More than 27,000 Tesco customers took part in the vote to choose the beneficiaries of the levy, which is expected to be worth about £1m in Scotland and about £800,000 in Wales. Both charities, which were chosen from a list of 120 organisations, are planning to use the money to fund a variety of projects to keep local communities clean, green and tidy. The partnerships will run from 20 October 2014 for at least a year.
Compulsory charging for plastic carrier bags came into force in Wales in October 2011, and a similar charge is to be introduced in Scotland from this October. Since 2011, the charge in Wales has raised more than £2.3m for the wildlife charity the RSPB to fund its conservation work.
Greg Sage, community director for Tesco, said: "Keep Scotland Beautiful and Keep Wales Tidy now have a fantastic opportunity to use the money raised from the bag charge to make a real difference to the communities they serve."
Derek Robertson, chief executive of Keep Scotland Beautiful, thanked those who voted. "Lots of local community groups and organisations that work in partnership with us, from all across Scotland, will benefit from this funding," he said.

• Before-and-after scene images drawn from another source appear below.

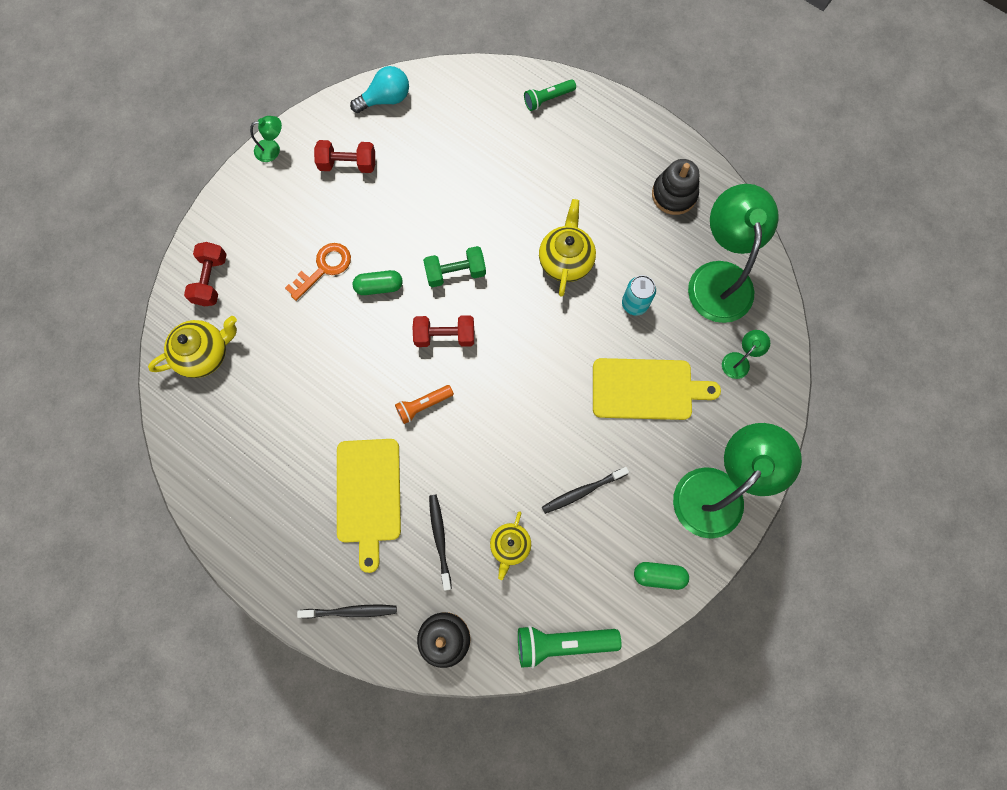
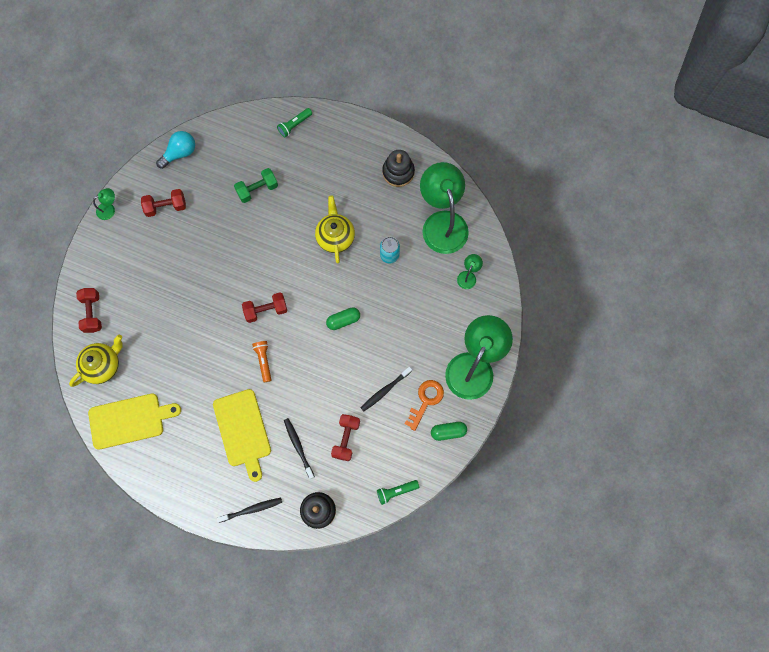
camera: 15 degrees left, 0 degrees up
(324, 268) = (169, 284): orange key -> orange key (425, 401)
(379, 286) = (211, 287): green capsule -> green capsule (343, 320)
(423, 405) = (264, 361): orange flashlight -> orange flashlight turned 120 degrees clockwise
(455, 272) = (262, 264): green dumbbell -> green dumbbell (257, 189)
(510, 546) = (346, 439): yellow teapot -> red dumbbell
(563, 642) = (396, 491): green flashlight -> green flashlight, size x0.62
(646, 389) = (411, 311): yellow cutting board -> yellow cutting board (129, 420)

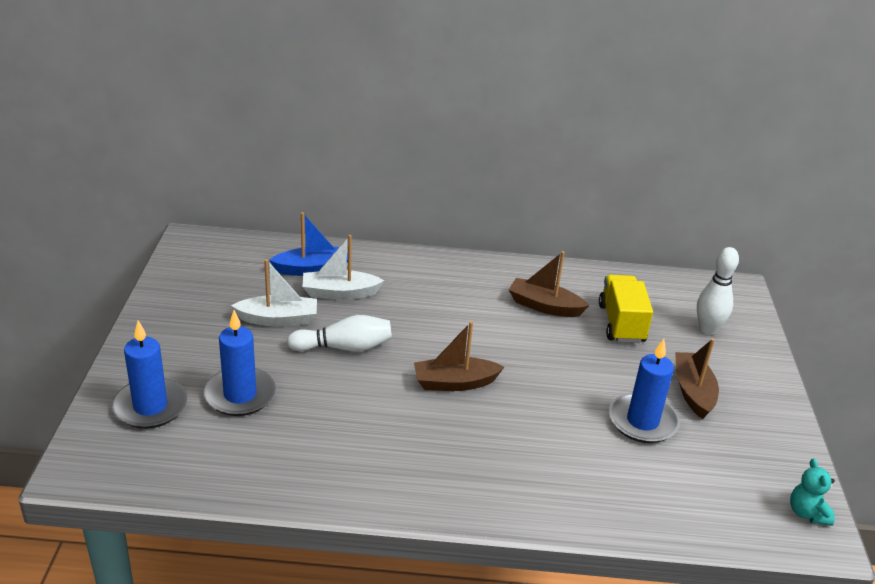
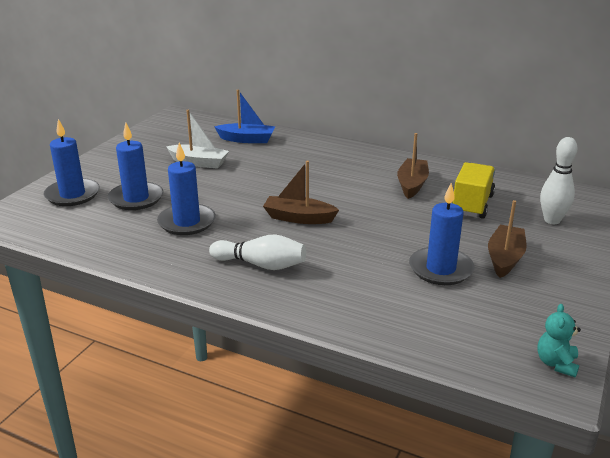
camera: 25 degrees right, 5 degrees down
(330, 418) = (187, 222): none -> blue candle
(339, 293) = (255, 155): white boat -> none
(344, 347) = (232, 185): white bowling pin -> white bowling pin (261, 265)
(544, 306) = (412, 184): brown boat -> brown boat turned 60 degrees clockwise

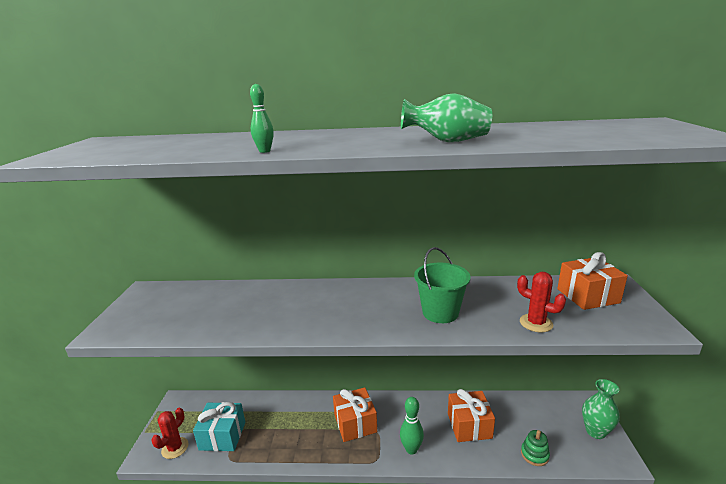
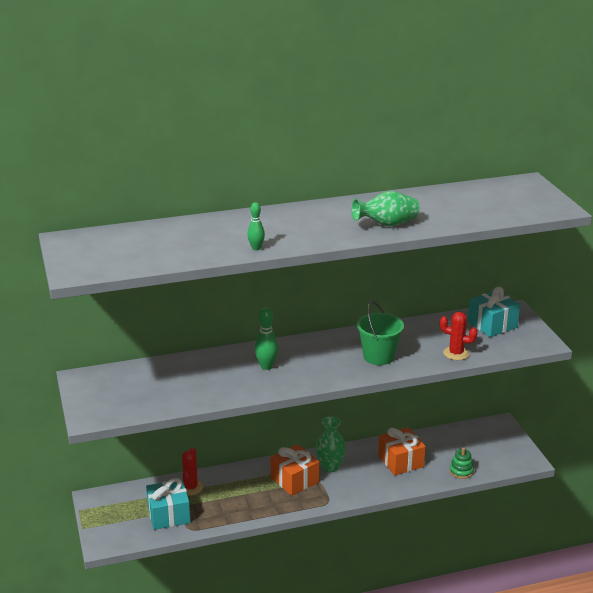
camera: 20 degrees left, 5 degrees up
(175, 448) = (127, 533): red cactus -> red cactus (190, 487)
(411, 449) = (356, 488): green bowling pin -> green bowling pin (266, 366)
(587, 296) = (492, 325): orange gift -> turquoise gift
(595, 431) = (508, 445): green vase -> green vase (330, 466)

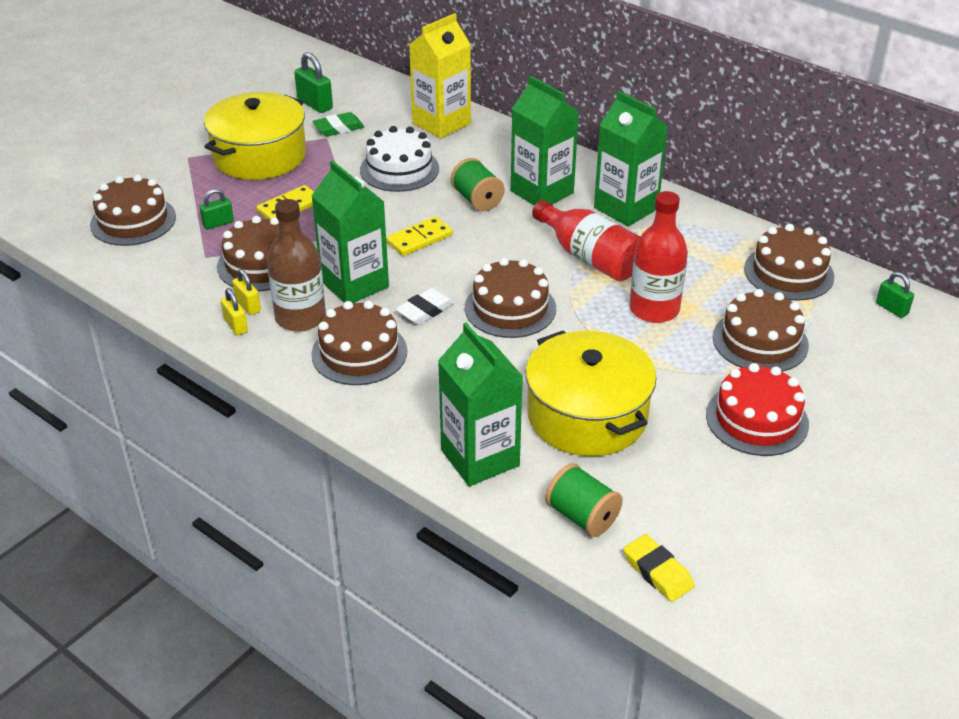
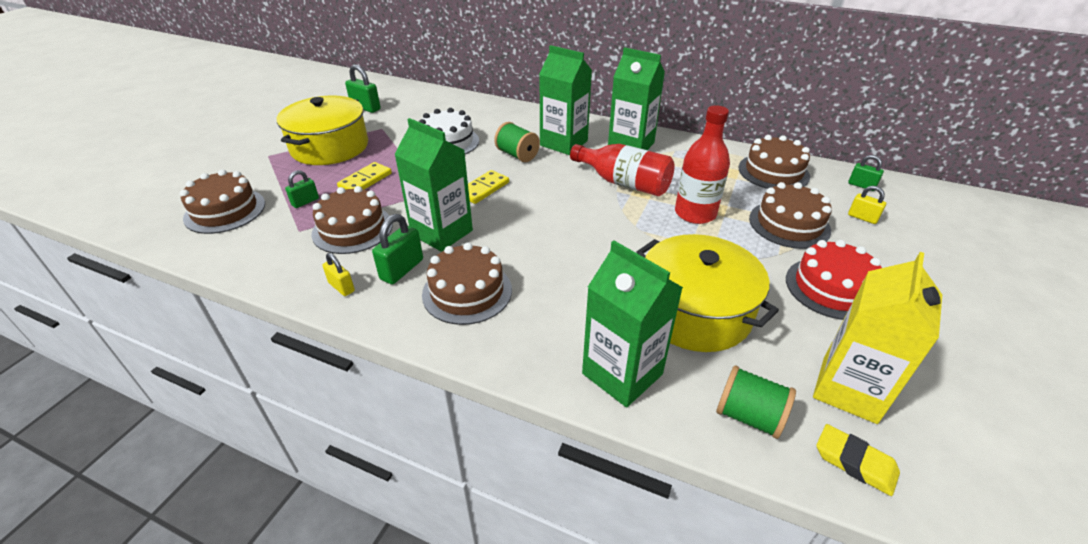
camera: 15 degrees left, 0 degrees up
(248, 306) = (349, 267): yellow padlock -> yellow padlock (862, 218)
(300, 318) = (402, 269): brown bottle -> green padlock
(338, 128) = (389, 121): green eraser -> none
(425, 310) = (511, 244): white eraser -> none
(441, 123) = (467, 109): yellow carton -> yellow carton (849, 389)
(510, 308) = (582, 231): brown cake -> none

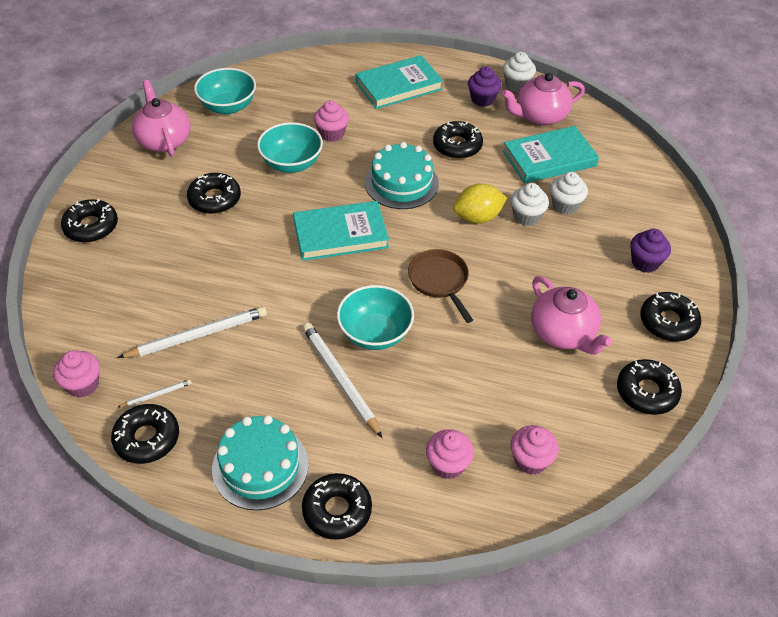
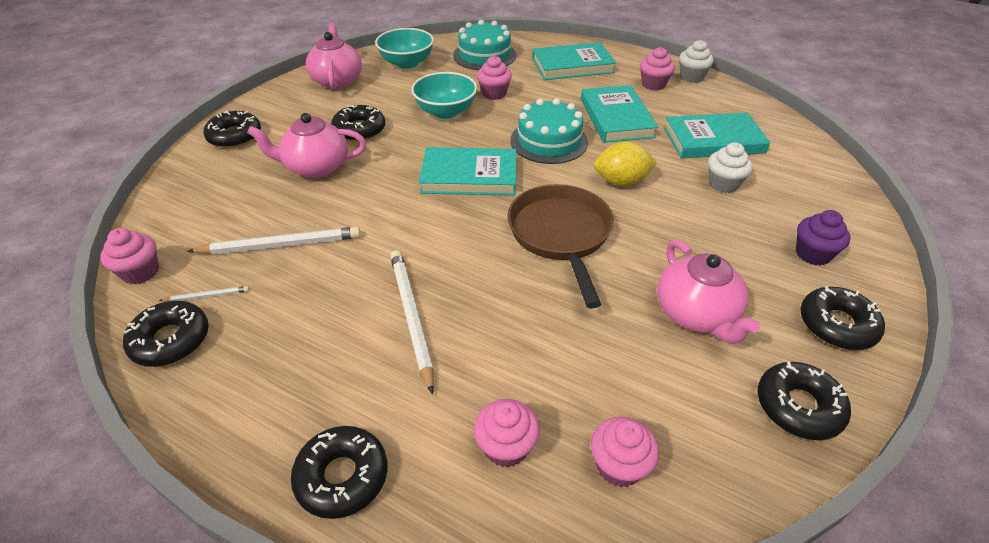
camera: 15 degrees right, 5 degrees down
(260, 466) = (276, 398): turquoise cake -> turquoise cake (484, 55)
(375, 333) = (470, 275): turquoise bowl -> none
(439, 281) = (561, 235): brown pan -> brown pan, size x1.52
(457, 146) = (616, 118): black donut -> turquoise book
(482, 99) = (653, 84): purple cupcake -> pink cupcake
(526, 216) = (676, 188): white cupcake -> none
(540, 116) = (710, 104): pink teapot -> pink teapot (316, 167)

Lesley Jones, chief executive of Keep Wales Tidy, said: "We’re delighted to have received the vote of confidence from our supporters and Tesco customers. Keep Wales Tidy campaigned hard for the introduction of the bag levy and we’re extremely pleased that it has resulted in a dramatic reduction in the use of single-use carrier bags and that proceeds from the levy are being used to support environmental action."
Nominations also opened this week for the 2014 Tesco Charity Trust Community Awards Scheme, worth £200,000. The scheme will make one-off donations of between £500 and £2,500 to registered charities and not-for-profit organisations for working on local projects that support health, opportunities for young people and environmental sustainability.